## SET PROBLEM
From the line with "sub-region: King County" to the line with "country: TN", rewrite only those lines, renaming "latitude" to "lat" and leaving everything else as it is.
+--
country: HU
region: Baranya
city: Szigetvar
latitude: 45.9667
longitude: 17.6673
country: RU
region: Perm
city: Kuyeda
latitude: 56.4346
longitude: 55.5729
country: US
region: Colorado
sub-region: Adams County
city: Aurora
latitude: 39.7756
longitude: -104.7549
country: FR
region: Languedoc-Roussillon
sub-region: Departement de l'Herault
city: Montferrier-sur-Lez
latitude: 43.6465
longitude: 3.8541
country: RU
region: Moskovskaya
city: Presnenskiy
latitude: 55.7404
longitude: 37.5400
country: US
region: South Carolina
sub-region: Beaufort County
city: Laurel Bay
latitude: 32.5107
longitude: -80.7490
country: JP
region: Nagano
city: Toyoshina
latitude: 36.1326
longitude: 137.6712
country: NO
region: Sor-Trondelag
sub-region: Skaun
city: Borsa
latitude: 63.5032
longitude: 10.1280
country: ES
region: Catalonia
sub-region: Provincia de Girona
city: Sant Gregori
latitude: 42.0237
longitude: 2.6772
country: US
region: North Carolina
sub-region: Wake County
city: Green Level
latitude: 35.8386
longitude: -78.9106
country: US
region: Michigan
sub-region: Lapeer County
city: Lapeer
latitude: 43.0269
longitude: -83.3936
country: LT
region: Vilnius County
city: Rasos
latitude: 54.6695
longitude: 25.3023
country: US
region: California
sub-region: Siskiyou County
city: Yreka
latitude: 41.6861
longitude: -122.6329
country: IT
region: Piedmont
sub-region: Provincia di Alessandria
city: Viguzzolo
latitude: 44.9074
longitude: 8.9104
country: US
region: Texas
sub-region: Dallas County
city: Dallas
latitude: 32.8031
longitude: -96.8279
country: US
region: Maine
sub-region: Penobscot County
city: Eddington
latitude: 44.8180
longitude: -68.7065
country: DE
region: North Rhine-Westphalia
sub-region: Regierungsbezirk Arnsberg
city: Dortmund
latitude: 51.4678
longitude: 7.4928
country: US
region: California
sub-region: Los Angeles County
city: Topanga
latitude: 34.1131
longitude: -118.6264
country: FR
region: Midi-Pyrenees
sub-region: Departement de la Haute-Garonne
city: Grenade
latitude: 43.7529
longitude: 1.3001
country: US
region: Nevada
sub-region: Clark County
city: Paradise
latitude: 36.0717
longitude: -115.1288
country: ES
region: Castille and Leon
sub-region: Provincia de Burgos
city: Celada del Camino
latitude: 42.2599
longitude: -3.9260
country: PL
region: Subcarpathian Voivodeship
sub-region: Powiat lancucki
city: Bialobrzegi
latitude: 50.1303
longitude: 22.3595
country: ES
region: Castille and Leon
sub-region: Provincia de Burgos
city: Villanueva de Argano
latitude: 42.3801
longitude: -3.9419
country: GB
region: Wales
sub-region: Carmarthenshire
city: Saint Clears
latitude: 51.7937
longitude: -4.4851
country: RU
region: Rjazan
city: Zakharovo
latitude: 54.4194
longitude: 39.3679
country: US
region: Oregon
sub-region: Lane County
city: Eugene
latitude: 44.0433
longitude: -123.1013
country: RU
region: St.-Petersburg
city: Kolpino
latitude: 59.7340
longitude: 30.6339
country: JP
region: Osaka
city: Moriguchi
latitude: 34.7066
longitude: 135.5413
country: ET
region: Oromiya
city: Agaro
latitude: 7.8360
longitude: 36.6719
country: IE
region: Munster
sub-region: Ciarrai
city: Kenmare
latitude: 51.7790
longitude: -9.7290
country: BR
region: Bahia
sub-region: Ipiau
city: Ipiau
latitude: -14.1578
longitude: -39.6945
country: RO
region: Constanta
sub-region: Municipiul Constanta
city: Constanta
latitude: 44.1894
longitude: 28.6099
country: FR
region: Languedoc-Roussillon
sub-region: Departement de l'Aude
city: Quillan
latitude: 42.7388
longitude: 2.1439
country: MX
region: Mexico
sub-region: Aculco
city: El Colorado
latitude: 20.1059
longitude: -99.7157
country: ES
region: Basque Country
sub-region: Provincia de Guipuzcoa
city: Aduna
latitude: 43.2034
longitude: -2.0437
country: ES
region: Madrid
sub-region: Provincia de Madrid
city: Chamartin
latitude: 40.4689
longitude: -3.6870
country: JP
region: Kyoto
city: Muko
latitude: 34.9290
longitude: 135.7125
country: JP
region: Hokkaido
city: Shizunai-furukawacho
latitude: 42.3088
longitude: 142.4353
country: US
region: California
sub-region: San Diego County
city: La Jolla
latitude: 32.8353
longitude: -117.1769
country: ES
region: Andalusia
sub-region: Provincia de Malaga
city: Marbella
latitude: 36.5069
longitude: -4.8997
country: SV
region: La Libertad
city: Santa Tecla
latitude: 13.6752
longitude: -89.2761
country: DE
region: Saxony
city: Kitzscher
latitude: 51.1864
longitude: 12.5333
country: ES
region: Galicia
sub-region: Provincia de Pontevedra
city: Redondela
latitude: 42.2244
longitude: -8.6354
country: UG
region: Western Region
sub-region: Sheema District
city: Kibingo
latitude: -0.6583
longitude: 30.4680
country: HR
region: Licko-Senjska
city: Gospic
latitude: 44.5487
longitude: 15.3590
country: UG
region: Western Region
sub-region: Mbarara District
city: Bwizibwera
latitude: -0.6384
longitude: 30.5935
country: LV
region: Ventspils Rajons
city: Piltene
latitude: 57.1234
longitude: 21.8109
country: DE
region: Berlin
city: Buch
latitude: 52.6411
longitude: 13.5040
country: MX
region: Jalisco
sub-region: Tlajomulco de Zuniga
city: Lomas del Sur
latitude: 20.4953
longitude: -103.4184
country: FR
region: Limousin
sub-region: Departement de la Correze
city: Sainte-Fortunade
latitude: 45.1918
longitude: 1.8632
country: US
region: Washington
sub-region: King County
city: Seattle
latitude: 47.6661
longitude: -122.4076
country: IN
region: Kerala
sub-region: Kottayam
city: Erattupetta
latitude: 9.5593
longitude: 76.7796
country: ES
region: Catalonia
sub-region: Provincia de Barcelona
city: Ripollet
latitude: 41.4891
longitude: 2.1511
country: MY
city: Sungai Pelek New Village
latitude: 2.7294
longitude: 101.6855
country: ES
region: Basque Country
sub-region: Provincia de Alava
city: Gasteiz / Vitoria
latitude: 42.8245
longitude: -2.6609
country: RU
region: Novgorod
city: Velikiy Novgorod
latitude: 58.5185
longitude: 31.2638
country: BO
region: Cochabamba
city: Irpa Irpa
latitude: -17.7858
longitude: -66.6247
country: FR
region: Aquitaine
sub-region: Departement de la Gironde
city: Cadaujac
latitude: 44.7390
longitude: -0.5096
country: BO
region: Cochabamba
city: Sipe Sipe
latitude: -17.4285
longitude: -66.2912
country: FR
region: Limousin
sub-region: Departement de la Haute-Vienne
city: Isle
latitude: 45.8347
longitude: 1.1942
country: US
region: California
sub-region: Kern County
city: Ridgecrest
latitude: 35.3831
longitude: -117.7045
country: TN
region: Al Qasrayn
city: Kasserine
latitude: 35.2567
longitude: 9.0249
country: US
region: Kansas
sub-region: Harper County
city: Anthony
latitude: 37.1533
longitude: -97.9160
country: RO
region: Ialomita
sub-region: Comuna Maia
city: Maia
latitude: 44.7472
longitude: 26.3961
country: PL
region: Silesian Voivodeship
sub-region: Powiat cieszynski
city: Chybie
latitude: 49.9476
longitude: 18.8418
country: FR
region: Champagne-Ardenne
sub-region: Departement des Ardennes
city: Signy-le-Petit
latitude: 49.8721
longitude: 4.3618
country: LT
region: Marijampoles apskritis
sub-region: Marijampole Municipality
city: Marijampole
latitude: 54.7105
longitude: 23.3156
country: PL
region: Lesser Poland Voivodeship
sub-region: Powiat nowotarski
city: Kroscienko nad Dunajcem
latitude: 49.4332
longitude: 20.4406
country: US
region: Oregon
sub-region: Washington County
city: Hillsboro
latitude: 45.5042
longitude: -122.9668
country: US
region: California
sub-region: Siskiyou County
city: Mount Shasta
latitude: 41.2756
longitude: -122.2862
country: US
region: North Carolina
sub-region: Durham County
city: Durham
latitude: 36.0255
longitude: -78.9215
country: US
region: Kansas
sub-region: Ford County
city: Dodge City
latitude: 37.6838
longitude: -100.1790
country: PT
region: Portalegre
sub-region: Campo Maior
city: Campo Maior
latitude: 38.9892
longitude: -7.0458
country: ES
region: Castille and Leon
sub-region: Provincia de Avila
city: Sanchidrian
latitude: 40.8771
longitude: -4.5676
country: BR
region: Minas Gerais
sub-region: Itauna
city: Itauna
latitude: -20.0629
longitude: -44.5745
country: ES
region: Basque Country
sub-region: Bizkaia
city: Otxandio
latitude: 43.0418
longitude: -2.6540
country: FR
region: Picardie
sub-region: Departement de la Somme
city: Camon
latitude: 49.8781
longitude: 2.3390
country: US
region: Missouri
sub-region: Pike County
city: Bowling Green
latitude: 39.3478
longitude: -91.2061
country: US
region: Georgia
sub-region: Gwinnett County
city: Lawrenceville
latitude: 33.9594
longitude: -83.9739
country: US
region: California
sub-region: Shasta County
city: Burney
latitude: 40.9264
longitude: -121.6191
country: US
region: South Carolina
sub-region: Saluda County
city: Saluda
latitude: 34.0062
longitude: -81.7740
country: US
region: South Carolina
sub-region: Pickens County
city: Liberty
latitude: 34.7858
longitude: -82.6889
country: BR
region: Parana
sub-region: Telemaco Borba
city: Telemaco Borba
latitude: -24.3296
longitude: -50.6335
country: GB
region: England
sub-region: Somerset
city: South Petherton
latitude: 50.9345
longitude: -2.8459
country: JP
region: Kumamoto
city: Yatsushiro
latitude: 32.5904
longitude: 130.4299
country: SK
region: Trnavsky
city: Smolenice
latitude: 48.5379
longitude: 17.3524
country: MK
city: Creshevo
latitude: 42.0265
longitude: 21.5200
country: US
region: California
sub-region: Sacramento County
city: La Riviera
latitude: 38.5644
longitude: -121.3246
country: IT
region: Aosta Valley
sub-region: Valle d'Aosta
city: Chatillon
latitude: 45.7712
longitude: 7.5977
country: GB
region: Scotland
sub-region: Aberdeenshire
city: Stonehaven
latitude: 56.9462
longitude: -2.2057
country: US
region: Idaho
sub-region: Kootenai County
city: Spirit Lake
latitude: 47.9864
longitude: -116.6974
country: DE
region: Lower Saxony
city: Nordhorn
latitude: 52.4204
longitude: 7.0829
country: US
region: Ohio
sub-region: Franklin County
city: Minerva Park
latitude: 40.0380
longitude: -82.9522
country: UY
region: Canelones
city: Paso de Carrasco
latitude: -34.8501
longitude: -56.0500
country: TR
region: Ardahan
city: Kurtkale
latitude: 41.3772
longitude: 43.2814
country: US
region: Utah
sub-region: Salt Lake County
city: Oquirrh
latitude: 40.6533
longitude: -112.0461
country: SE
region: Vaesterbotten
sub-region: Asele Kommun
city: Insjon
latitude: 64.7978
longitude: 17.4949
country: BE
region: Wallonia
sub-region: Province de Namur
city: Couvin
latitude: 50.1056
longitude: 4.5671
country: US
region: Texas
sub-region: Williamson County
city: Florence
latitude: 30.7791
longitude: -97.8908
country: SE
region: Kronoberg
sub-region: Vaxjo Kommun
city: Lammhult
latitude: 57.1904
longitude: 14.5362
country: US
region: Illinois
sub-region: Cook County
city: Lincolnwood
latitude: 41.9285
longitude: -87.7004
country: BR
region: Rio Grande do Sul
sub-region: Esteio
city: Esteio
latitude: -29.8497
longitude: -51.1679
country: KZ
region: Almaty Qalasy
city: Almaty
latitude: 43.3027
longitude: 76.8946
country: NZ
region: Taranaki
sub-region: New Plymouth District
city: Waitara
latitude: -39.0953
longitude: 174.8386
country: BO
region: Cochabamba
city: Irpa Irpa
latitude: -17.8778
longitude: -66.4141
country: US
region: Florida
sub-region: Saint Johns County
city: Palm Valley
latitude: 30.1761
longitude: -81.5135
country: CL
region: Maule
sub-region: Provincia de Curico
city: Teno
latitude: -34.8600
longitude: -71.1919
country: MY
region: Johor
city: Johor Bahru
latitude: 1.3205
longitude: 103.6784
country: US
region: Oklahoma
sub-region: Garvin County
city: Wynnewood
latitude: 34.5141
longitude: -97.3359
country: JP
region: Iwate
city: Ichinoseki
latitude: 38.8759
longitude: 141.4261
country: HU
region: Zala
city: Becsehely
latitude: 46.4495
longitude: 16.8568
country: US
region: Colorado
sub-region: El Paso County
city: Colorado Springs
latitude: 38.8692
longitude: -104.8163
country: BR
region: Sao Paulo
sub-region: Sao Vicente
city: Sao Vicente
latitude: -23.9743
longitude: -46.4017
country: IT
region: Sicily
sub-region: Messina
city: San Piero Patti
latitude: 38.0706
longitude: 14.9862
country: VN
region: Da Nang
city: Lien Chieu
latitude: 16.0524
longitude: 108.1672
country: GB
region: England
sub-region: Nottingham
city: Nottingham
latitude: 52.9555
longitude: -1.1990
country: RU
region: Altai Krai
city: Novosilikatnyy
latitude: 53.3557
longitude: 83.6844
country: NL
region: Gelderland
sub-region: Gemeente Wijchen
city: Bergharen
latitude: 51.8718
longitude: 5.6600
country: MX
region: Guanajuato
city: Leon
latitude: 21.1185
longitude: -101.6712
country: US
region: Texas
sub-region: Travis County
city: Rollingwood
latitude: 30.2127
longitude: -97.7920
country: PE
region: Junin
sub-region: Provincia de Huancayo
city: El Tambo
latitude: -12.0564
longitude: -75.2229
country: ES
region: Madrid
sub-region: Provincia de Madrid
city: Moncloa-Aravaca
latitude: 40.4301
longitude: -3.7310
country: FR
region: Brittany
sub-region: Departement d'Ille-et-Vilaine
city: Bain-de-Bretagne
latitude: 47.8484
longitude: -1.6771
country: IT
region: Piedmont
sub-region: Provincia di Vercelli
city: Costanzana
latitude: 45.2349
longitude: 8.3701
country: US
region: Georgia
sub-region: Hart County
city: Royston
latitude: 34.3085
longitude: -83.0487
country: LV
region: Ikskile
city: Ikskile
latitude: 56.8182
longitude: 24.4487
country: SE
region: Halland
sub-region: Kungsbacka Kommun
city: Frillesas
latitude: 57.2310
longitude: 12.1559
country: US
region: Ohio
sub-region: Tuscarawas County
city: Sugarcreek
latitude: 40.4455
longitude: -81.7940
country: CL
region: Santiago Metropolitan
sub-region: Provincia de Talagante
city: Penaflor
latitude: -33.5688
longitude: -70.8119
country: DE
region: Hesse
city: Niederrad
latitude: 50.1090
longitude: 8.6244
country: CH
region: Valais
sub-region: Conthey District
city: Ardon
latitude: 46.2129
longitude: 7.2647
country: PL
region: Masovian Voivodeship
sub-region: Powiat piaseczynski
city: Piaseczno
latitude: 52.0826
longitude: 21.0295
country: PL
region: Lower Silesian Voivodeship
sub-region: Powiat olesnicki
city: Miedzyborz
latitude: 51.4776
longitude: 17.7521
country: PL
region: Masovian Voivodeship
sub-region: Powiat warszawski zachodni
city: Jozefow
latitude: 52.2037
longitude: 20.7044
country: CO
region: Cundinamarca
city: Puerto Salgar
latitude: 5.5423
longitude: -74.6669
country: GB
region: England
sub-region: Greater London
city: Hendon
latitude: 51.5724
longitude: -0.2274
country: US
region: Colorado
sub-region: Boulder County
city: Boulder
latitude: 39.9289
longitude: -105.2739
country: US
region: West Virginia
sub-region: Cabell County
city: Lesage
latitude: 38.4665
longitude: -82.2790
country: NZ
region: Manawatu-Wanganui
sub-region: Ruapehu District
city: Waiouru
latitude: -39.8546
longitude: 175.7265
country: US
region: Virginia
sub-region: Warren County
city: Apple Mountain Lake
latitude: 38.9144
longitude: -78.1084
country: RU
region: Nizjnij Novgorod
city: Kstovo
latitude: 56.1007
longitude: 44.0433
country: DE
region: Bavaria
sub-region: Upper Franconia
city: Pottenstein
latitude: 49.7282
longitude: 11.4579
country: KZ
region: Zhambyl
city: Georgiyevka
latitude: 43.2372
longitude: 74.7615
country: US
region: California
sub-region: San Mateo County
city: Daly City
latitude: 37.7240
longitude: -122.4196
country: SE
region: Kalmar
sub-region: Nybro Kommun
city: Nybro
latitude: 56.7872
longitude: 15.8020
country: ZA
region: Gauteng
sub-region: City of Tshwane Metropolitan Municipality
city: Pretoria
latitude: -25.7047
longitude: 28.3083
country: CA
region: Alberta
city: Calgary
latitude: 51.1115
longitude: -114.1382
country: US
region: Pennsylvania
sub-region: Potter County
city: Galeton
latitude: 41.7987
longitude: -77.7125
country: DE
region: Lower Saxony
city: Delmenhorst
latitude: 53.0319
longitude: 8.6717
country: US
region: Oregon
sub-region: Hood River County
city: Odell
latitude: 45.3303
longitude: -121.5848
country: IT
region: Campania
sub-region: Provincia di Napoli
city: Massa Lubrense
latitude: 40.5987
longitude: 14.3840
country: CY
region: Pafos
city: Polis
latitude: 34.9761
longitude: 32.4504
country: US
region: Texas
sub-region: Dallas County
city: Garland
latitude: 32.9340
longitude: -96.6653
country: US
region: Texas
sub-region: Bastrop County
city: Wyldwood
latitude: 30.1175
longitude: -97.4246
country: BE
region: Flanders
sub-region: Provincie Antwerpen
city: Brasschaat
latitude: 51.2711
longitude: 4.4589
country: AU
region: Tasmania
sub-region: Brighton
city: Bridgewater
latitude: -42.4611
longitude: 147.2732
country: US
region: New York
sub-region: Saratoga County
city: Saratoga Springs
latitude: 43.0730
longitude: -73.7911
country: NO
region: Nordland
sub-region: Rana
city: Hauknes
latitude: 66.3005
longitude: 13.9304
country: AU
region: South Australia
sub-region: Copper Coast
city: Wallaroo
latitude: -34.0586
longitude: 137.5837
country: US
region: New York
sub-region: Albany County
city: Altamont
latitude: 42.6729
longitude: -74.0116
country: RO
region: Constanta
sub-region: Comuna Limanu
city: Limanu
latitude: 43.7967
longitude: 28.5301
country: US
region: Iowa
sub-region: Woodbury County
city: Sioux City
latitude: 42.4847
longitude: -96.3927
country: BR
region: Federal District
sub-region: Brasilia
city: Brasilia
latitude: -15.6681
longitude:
+--
## RESPONSE FOR THIS EXERCISE
sub-region: King County
city: Seattle
lat: 47.6661
longitude: -122.4076
country: IN
region: Kerala
sub-region: Kottayam
city: Erattupetta
lat: 9.5593
longitude: 76.7796
country: ES
region: Catalonia
sub-region: Provincia de Barcelona
city: Ripollet
lat: 41.4891
longitude: 2.1511
country: MY
city: Sungai Pelek New Village
lat: 2.7294
longitude: 101.6855
country: ES
region: Basque Country
sub-region: Provincia de Alava
city: Gasteiz / Vitoria
lat: 42.8245
longitude: -2.6609
country: RU
region: Novgorod
city: Velikiy Novgorod
lat: 58.5185
longitude: 31.2638
country: BO
region: Cochabamba
city: Irpa Irpa
lat: -17.7858
longitude: -66.6247
country: FR
region: Aquitaine
sub-region: Departement de la Gironde
city: Cadaujac
lat: 44.7390
longitude: -0.5096
country: BO
region: Cochabamba
city: Sipe Sipe
lat: -17.4285
longitude: -66.2912
country: FR
region: Limousin
sub-region: Departement de la Haute-Vienne
city: Isle
lat: 45.8347
longitude: 1.1942
country: US
region: California
sub-region: Kern County
city: Ridgecrest
lat: 35.3831
longitude: -117.7045
country: TN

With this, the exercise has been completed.